Task instructions — Search the entries below for "bowl". Report each line where it occurs.

(Collected data)
───

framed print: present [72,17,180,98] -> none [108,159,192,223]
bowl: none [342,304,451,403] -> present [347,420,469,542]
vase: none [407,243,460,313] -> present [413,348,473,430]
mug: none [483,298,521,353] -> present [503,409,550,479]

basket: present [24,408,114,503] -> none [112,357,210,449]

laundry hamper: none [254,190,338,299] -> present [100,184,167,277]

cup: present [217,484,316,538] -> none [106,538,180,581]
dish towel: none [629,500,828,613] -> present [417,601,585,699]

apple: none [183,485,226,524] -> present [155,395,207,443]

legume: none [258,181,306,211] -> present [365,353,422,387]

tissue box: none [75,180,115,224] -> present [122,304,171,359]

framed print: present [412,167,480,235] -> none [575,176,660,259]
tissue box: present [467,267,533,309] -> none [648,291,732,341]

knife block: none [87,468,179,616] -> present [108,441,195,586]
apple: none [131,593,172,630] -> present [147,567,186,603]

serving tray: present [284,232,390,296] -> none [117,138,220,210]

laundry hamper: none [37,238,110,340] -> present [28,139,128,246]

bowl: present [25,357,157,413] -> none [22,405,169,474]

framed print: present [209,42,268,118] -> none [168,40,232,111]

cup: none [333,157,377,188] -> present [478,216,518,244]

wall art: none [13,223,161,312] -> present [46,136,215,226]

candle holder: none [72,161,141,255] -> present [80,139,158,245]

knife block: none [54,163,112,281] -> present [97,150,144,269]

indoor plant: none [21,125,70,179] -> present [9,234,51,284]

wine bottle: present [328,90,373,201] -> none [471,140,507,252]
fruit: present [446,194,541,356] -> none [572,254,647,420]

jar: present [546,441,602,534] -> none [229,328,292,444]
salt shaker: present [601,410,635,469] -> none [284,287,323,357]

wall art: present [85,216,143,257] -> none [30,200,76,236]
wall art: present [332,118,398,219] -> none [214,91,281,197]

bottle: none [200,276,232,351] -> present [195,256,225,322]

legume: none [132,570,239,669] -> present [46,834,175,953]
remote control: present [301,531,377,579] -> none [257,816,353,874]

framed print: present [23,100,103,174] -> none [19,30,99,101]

───

Answer to this task —
bowl: none [342,304,451,403] -> present [347,420,469,542]
bowl: present [25,357,157,413] -> none [22,405,169,474]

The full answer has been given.